## Activity:
The reply should be one number: how many lines of the data below contain "سورة".

## Material for this exercise:

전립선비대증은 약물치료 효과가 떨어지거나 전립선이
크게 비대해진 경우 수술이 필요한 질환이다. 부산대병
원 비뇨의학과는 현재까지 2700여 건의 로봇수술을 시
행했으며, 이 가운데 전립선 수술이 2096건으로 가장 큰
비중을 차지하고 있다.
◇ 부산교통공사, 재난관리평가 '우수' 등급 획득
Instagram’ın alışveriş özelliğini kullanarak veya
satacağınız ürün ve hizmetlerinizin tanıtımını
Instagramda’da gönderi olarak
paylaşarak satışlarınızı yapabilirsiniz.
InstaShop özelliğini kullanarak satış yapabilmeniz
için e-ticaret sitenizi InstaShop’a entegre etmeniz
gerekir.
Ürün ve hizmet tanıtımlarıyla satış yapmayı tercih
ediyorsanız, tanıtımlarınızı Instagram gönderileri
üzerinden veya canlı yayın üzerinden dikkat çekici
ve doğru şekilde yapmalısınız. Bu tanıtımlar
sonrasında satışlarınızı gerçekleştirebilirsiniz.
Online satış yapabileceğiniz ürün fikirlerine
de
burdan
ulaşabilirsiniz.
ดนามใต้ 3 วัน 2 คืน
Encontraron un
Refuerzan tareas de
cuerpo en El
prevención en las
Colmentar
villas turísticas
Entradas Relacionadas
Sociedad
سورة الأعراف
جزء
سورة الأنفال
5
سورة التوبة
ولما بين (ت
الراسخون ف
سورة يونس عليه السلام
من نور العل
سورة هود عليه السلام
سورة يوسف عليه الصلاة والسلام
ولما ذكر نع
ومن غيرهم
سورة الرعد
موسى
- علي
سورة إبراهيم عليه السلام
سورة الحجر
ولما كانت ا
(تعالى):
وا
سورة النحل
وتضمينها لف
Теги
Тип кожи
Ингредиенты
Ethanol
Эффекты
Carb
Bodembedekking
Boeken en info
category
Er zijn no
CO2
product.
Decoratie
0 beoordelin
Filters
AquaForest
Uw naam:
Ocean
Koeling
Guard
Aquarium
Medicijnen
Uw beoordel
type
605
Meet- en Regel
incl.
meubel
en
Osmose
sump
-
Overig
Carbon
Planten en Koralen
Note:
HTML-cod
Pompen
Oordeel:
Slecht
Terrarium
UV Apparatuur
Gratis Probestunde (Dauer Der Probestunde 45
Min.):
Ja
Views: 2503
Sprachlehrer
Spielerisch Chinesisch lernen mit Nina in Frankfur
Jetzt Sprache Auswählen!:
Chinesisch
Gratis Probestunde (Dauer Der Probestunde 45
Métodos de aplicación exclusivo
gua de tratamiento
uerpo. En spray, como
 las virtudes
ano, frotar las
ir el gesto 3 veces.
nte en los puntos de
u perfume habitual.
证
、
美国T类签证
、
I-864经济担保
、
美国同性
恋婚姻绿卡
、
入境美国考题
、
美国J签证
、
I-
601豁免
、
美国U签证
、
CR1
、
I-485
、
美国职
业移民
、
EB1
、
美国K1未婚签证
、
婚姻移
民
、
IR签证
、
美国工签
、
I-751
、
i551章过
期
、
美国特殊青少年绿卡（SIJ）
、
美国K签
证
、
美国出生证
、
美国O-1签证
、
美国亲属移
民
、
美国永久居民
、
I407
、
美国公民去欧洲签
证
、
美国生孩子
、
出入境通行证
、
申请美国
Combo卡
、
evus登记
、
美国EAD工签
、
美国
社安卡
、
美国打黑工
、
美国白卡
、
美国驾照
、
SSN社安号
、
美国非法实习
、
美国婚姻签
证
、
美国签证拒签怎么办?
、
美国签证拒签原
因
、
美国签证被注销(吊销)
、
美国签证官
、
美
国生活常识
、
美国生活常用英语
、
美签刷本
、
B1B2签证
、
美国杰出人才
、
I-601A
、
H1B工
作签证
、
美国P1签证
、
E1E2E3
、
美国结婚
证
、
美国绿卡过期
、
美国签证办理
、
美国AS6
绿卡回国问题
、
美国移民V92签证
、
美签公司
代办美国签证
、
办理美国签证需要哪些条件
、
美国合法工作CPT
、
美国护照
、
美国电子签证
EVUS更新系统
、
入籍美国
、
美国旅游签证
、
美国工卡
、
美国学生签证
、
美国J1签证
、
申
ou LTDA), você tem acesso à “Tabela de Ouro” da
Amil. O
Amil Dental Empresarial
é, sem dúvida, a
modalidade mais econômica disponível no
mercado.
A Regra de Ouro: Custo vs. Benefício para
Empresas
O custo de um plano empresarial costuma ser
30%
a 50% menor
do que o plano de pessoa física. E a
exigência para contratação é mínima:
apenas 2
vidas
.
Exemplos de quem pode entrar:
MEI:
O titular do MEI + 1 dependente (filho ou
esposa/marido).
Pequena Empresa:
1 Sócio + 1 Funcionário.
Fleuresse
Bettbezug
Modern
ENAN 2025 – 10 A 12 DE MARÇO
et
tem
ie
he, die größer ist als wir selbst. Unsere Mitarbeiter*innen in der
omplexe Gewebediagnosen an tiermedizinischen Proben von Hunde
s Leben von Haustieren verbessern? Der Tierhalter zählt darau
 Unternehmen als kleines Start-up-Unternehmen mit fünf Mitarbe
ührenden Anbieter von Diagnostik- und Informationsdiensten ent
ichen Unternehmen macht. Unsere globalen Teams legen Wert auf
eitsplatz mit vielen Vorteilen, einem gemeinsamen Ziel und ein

## Your solution:
10